Queria começar dizendo que não me interessa muito o evangelho segundo Aristóteles, ou o evangelho segundo N. T. Wright, ou o evangelho segundo Ross Douthat, nem mesmo o evangelho segundo Peter Thiel. Porém… diante de minha total impotência de reagir ao mundo tal como ele se dá, e na falta de um tapetinho de yoga, vejo-me obrigado a colocar a questão, principalmente depois de assistir a esta entrevista do tech-bilionário Peter Thiel a Ross Douthat para o legacy newspaper The New York Times.
Finda toda uma conversinha preparatória sobre estagnação, sobre como os hippies ganharam (com o fim do projeto Manhattan e o Woodstock), e sobre como, implicitamente, o papel do katechon é conter por um tempo a vinda do anticristo, simbolizado por um sistema totalitário global, representado por um só governo sobre a face da terra, em que algum órgão como as Nações Unidas detém e supervisiona o estoque nuclear mundial, talvez o ponto fulcral seja: pressupondo algum grau de agência humana sobre aquilo que está a nosso alcance, sobre aquilo que realmente depende de nós, bem, o que fazer? Rezar pela aceleração ou pelo aceleracionismo da IA, rezar para que Peter Thiel eleja sucessivos governos para além de Donald J. Trump e J. D. Vance, rezar pela volta da construção de reatores nucleares, temer o estagnacionismo ou a volta ao feudalismo representado por Greta Thunberg, em que tudo é monótono e não há o que fazer, apavorar-se com o prospecto da última temporada de The Good Place? Qual é o ponto, afinal? De novo, o que fazer diante desta realidade que se nos apresenta, se é que é realmente possível fazer algo sem ser um multibilionário do Vale do Silício?
Talvez o discernimento enquanto virtude hermenêutica possa ajudar?
Quer dizer, talvez seja preciso desfazer os nós que perfazem a teia do pensamento de Peter Thiel em sua visão da bíblia hebraica e do novo testamento grego.
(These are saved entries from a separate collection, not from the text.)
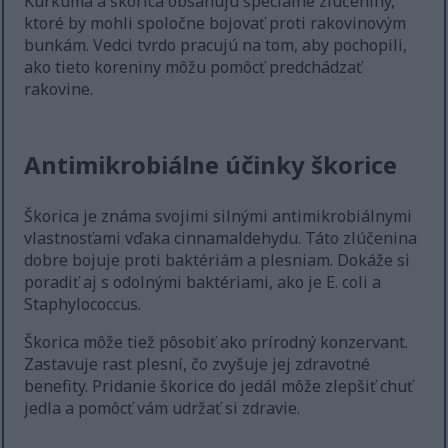
Kurkuma a škorica obsahujú špeciálne zlúčeniny,
ktoré by mohli spoločne bojovať proti rakovinovým
bunkám. Vedci tvrdo pracujú na tom, aby pochopili,
ako tieto koreniny môžu pomôcť predchádzať
rakovine.
Antimikrobiálne účinky škorice
Škorica je známa svojimi silnými antimikrobiálnymi
vlastnosťami vďaka cinnamaldehydu. Táto zlúčenina
dobre bojuje proti baktériám a plesniam. Dokáže si
poradiť aj s odolnými baktériami, ako je E. coli a
Staphylococcus.
Škorica môže tiež pôsobiť ako prírodný konzervant.
Zastavuje rast plesní, čo zvyšuje jej zdravotné
benefity. Pridanie škorice do jedál môže zlepšiť chuť
jedla a pomôcť vám udržať si zdravie.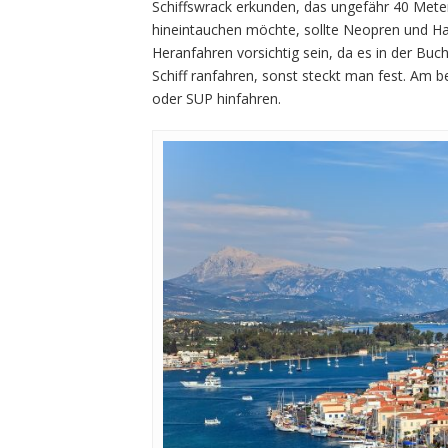
Schiffswrack erkunden, das ungefähr 40 Mete
hineintauchen möchte, sollte Neopren und H
Heranfahren vorsichtig sein, da es in der Buch
Schiff ranfahren, sonst steckt man fest. Am 
oder SUP hinfahren.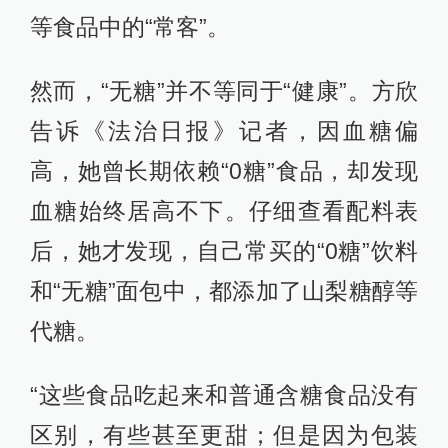
等食品中的“常客”。
然而，“无糖”并不等同于“健康”。方欣
告诉《法治日报》记者，因血糖偏
高，她曾长期依赖“0糖”食品，却发现
血糖始终居高不下。仔细查看配料表
后，她才发现，自己常买的“0糖”饮料
和“无糖”面包中，都添加了山梨糖醇等
代糖。
“这些食品吃起来和普通含糖食品没有
区别，有些甚至更甜；但是因为包装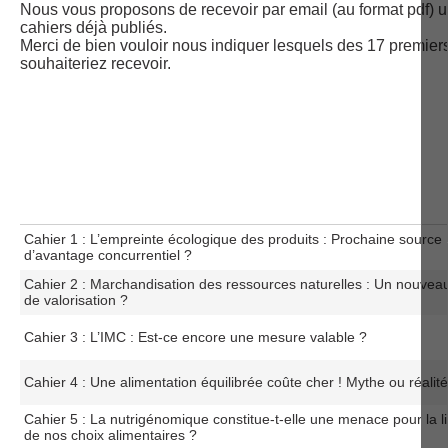
Nous vous proposons de recevoir par email (au format pdf) 
cahiers déjà publiés.
Merci de bien vouloir nous indiquer lesquels des 17 premier
souhaiteriez recevoir.
Cahier 1 : L’empreinte écologique des produits : Prochaine source
d’avantage concurrentiel ?
Cahier 2 : Marchandisation des ressources naturelles : Un nouve
de valorisation ?
Cahier 3 : L’IMC : Est-ce encore une mesure valable ?
Cahier 4 : Une alimentation équilibrée coûte cher ! Mythe ou réalit
Cahier 5 : La nutrigénomique constitue-t-elle une menace pour la l
de nos choix alimentaires ?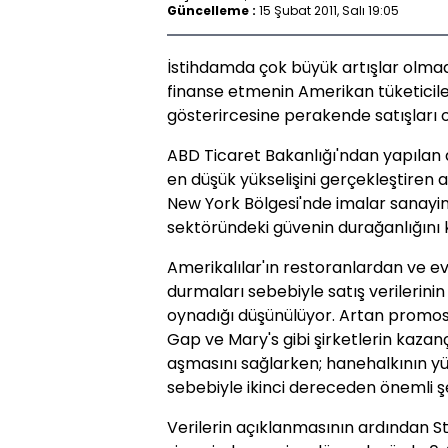
Güncelleme :
15 Şubat 2011, Salı 19:05
İstihdamda çok büyük artışlar olma
finanse etmenin Amerikan tüketicile
gösterircesine perakende satışları o
ABD Ticaret Bakanlığı'ndan yapılan
en düşük yükselişini gerçekleştiren al
New York Bölgesi'nde imalar sanayin
sektöründeki güvenin durağanlığını 
Amerikalılar'ın restoranlardan ve 
durmaları sebebiyle satış verilerinin
oynadığı düşünülüyor. Artan promosyo
Gap ve Mary's gibi şirketlerin kazanç
aşmasını sağlarken; hanehalkının yü
sebebiyle ikinci dereceden önemli ş
Verilerin açıklanmasının ardından S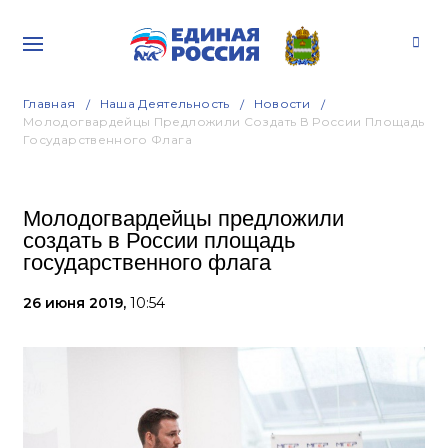
Главная
Наша Деятельность
Новости
Молодогвардейцы Предложили Создать В России Площадь
Государственного Флага
Молодогвардейцы предложили
создать в России площадь
государственного флага
26 июня 2019,
10:54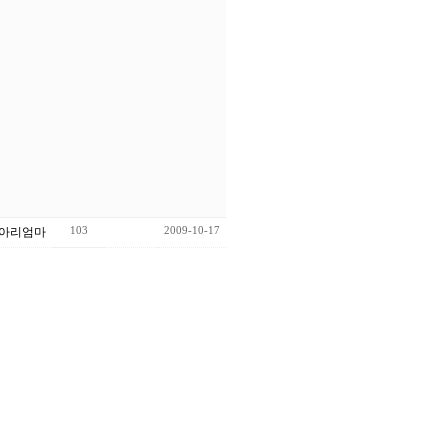
103
2009-10-17
아리엄마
Talvez apostar que se Deus prefere Jacó a Esaú, a quem odeia no ventre, e se Deus endurece o coração de Faraó, e traz julgamento ao reino do norte de Israel (vencido pelos assírios em 722 a.C.) e ao reino do sul de Judá (vencido pelos babilônios em 586 a.C.), é porque Deus intervém na história, mesmo que se passem centenas de anos do fim do livro de Gênesis para o início do drama de Moisés no resto do Pentateuco, e que, assim como Deus liberta Judá por meio de um ungido, no caso Ciro, o Grande, seremos também libertos no fim da história, sendo a figura do anticristo apenas parte dessas dores de parto, de um parto que já dura sei lá quanto tempo?
Peter Thiel tem razão: não precisamos ser calvinistas no sentido de um certo conformismo e de que um deixa fazer, um laissez-faire, é a resposta, ou a única resposta. Mas esse mesmo deixa rolar, que beira a uma certa licenciosidade por parte dos calvinistas (e aqui talvez seja preciso lembrar das origens do capitalismo segundo o evangelho de Max Weber), é mesmo pior, meu caro Peter Thiel, que seu libertarianismo que põe uma mão-grande na roda da Fortuna? Como sugere Ross Douthat, não será que o fundador da Palantir está ele mesmo nos levando ao precipício da distopia ou do anticristo? Será o libertarianismo radical a única resposta que Thiel aprendeu de René Girard? Será por isso que ele patrocinava, por meio de sua fundação Imitatio, a tradução das obras de René Girard e uma biblioteca girardiana por meio da É Realizações? Mas por mais genial ou genioso que ele pareça ser, nem sei se chegou a pensar no Brasil, ou em financiar esses trabalhos e essas traduções, as quais, imagino, devem ser primorosas, sem ironia. Mesmo assim atiro a pergunta, porque vivemos na estação de encontrar as perguntas certas.
Enfim, minha única proposta, para variar, é ainda um outro mover-se ad fontes. Temos que nos voltar a, uma vez mais e sempre, ler e estudar a bíblia hebraica e o novo testamento grego sob a condição de que se o faça numa hermenêutica do discernimento, da prudência e do amor. E principalmente do último, porque, entre todos, é o critério mais importante.